Let's see the performance of the model using the `Ordinary Least Squared` method from `Statsmodels` module 

In [29]:
import statsmodels
import statsmodels.formula.api as smf

df_lessTorque.columns = df_lessTorque.columns.str.replace(" ","_")

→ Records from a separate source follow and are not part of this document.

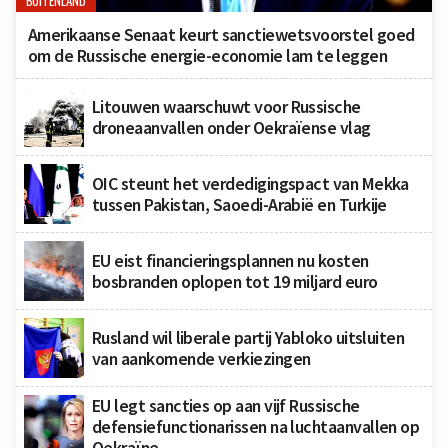
BUITENLAND
Amerikaanse Senaat keurt sanctiewetsvoorstel goed
om de Russische energie-economie lam te leggen
Litouwen waarschuwt voor Russische
droneaanvallen onder Oekraïense vlag
OIC steunt het verdedigingspact van Mekka
tussen Pakistan, Saoedi-Arabië en Turkije
EU eist financieringsplannen nu kosten
bosbranden oplopen tot 19 miljard euro
Rusland wil liberale partij Yabloko uitsluiten
van aankomende verkiezingen
EU legt sancties op aan vijf Russische
defensiefunctionarissen na luchtaanvallen op
Oekraïne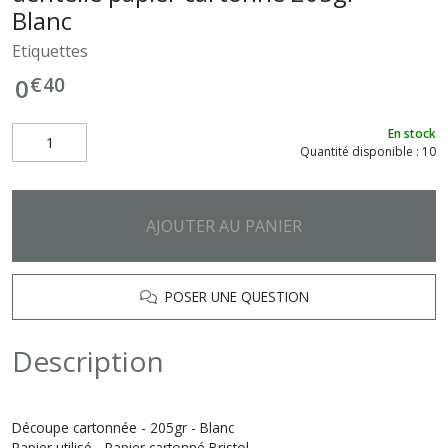
Blanc
Etiquettes
€
40
0
En stock
Quantité disponible : 10
AJOUTER AU PANIER
POSER UNE QUESTION
Description
Découpe cartonnée - 205gr - Blanc
Papier utilisé - Papier cartonné Bristol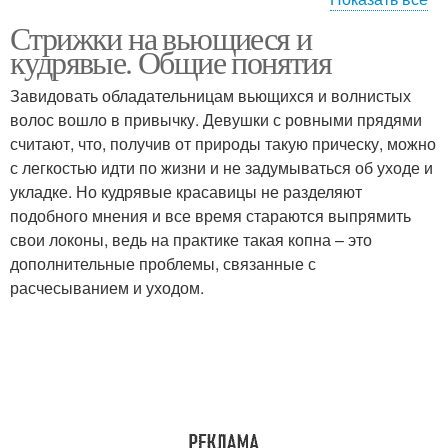
Стрижки на вьющиеся и
Стрижки на вьющиеся
Короткие стрижки
кудрявые. Общие понятия
волосы
Завидовать обладательницам вьющихся и волнистых
волос вошло в привычку. Девушки с ровными прядями
Стрижки для круглого
считают, что, получив от природы такую прическу, можно
Модные стрижки
лица
с легкостью идти по жизни и не задумываться об уходе и
укладке. Но кудрявые красавицы не разделяют
подобного мнения и все время стараются выпрямить
свои локоны, ведь на практике такая копна – это
Кудрявая стрижка
Стрижка с челкой
дополнительные проблемы, связанные с
расчесыванием и уходом.
Стрижки на волнистые
Стильные стрижки
волосы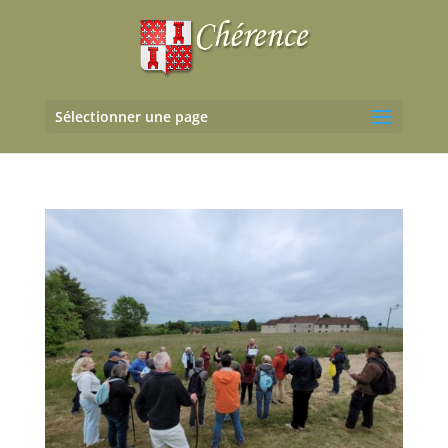
Sélectionner une page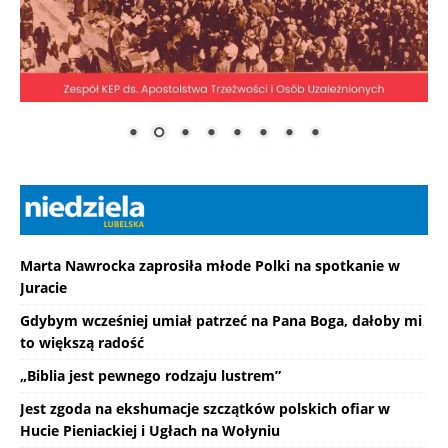
Marta Nawrocka zaprosiła młode Polki na spotkanie w
Juracie
Gdybym wcześniej umiał patrzeć na Pana Boga, dałoby mi
to większą radość
„Biblia jest pewnego rodzaju lustrem”
Jest zgoda na ekshumacje szczątków polskich ofiar w
Hucie Pieniackiej i Ugłach na Wołyniu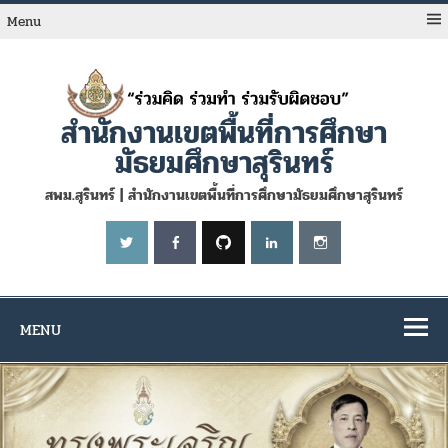
Skip
to
Menu
content
สำนักงานเขตพื้นที่การศึกษา
มัธยมศึกษาสุรินทร์
สพม.สุรินทร์ | สำนักงานเขตพื้นที่การศึกษามัธยมศึกษาสุรินทร์
MENU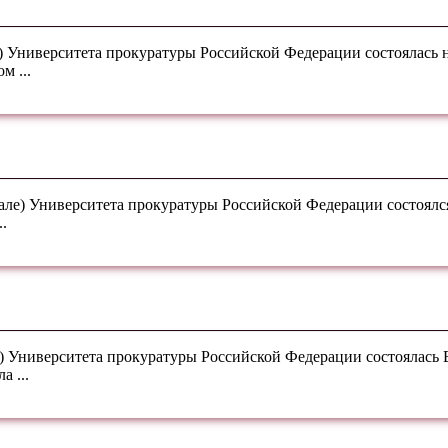
е) Университета прокуратуры Российской Федерации состоялась
м ...
ле) Университета прокуратуры Российской Федерации состоялся
.
е) Университета прокуратуры Российской Федерации состоялась
 ...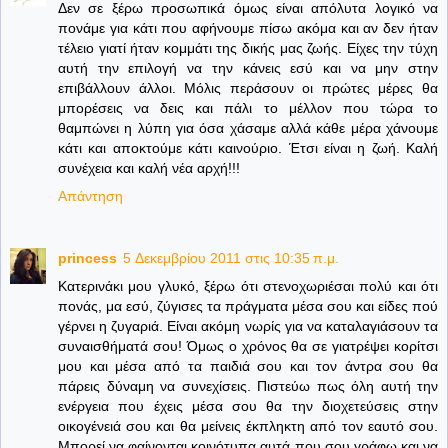
Δεν σε ξέρω προσωπικά όμως είναι απόλυτα λογικό να
πονάμε για κάτι που αφήνουμε πίσω ακόμα και αν δεν ήταν
τέλειο γιατί ήταν κομμάτι της δικής μας ζωής. Είχες την τύχη
αυτή την επιλογή να την κάνεις εσύ και να μην στην
επιβάλλουν άλλοι. Μόλις περάσουν οι πρώτες μέρες θα
μπορέσεις να δεις και πάλι το μέλλον που τώρα το
θαμπώνει η λύπη για όσα χάσαμε αλλά κάθε μέρα χάνουμε
κάτι και αποκτούμε κάτι καινούριο. Έτσι είναι η ζωή. Καλή
συνέχεια και καλή νέα αρχή!!!
Απάντηση
princess
5 Δεκεμβρίου 2011 στις 10:35 π.μ.
Κατερινάκι μου γλυκό, ξέρω ότι στενοχωριέσαι πολύ και ότι
πονάς, μα εσύ, ζύγισες τα πράγματα μέσα σου και είδες πού
γέρνει η ζυγαριά. Είναι ακόμη νωρίς για να καταλαγιάσουν τα
συναισθήματά σου! Όμως ο χρόνος θα σε γιατρέψει κορίτσι
μου και μέσα από τα παιδιά σου και τον άντρα σου θα
πάρεις δύναμη να συνεχίσεις. Πιστεύω πως όλη αυτή την
ενέργεια που έχεις μέσα σου θα την διοχετεύσεις στην
οικογένειά σου και θα μείνεις έκπληκτη από τον εαυτό σου.
Μπορεί να φαίνονται κοινότυπα αυτά που σου γράφω και να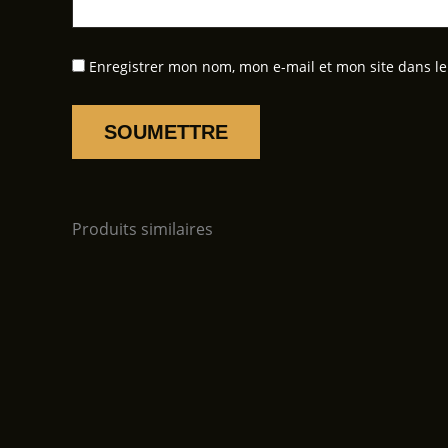
Enregistrer mon nom, mon e-mail et mon site dans l
Produits similaires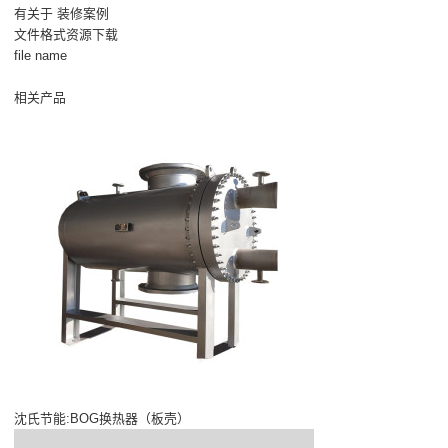
有关于 装修案例
文件格式资源下载
file name
相关产品
沈氏节能:BOG换热器（板壳）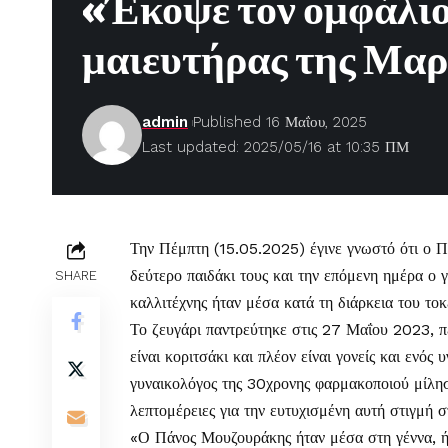
«Έκοψε τον ομφάλιο
μαιευτήρας της Μαρ
admin
Published 16 Μαΐου, 2025
Last updated: 2025/05/16 at 10:35 ΠΜ
Την Πέμπτη (15.05.2025) έγινε γνωστό ότι ο
Π
δεύτερο παιδάκι τους και την επόμενη ημέρα ο 
SHARE
καλλιτέχνης ήταν μέσα κατά τη διάρκεια του το
Το ζευγάρι παντρεύτηκε στις 27 Μαΐου 2023, πε
είναι κοριτσάκι και
πλέον είναι γονείς και ενός 
γυναικολόγος της 30χρονης φαρμακοποιού μίλη
λεπτομέρειες για την ευτυχισμένη αυτή στιγμή
«Ο Πάνος Μουζουράκης ήταν μέσα στη γέννα, ήτ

col = {'Air_temperature_[K]': 'Air_Temp',
           'Process_temperature_[K]': 'Process_Temp',
           'Rotational_speed_[rpm]': 'Rotational_speed',
           'Tool_wear_[min]': 'Tool_wear',
           'Machine_failure': 'Failure',
           'Type_H': 'Type_H',
           'Type_L': 'Type_L',
           'Type_M': 'Type_M'}

df_lessTorque = df_lessTorque.rename(columns=col)

In [32]:
lm = smf.ols(formula = 'Air_Temp~Process_Temp+Rotational_speed+Tool_wear+Failure+Type_H+Type_L+Type_M', data = df_lessTorque).fit()
lm.summary()

0,1,2,3
Dep. Variable:,Air_Temp,R-squared:,0.77
Model:,OLS,Adj. R-squared:,0.77
Method:,Least Squares,F-statistic:,5569.0
Date:,"Sun, 12 Feb 2023",Prob (F-statistic):,0.0
Time:,20:24:29,Log-Likelihood:,-13732.0
No. Observations:,9973,AIC:,27480.0
Df Residuals:,9966,BIC:,27530.0
Df Model:,6,,
Covariance Type:,nonrobust,,

0,1,2,3,4,5,6
,coef,std err,t,P>|t|,[0.025,0.975]
Intercept,-49.0958,1.507,-32.588,0.000,-52.049,-46.143
Process_Temp,1.1784,0.006,181.831,0.000,1.166,1.191
Rotational_speed,8.904e-05,5.36e-05,1.661,0.097,-1.6e-05,0.000
Tool_wear,-0.0001,0.000,-0.701,0.484,-0.000,0.000
Failure,0.5843,0.054,10.795,0.000,0.478,0.690
Type_H,-16.3930,0.502,-32.633,0.000,-17.378,-15.408
Type_L,-16.3571,0.502,-32.552,0.000,-17.342,-15.372
Type_M,-16.3458,0.503,-32.520,0.000,-17.331,-15.360

0,1,2,3
Omnibus:,683.837,Durbin-Watson:,0.03
Prob(Omnibus):,0.0,Jarque-Bera (JB):,252.586
Skew:,-0.107,Prob(JB):,1.42e-55
Kurtosis:,2.25,Cond. No.,1.55e+19


#### Conclusion

We can see that the model gives us prediction on the air temperature of the datapoints loaded. However, we have high multicollinearity problems here and the dataset is not suited for a linear regression model.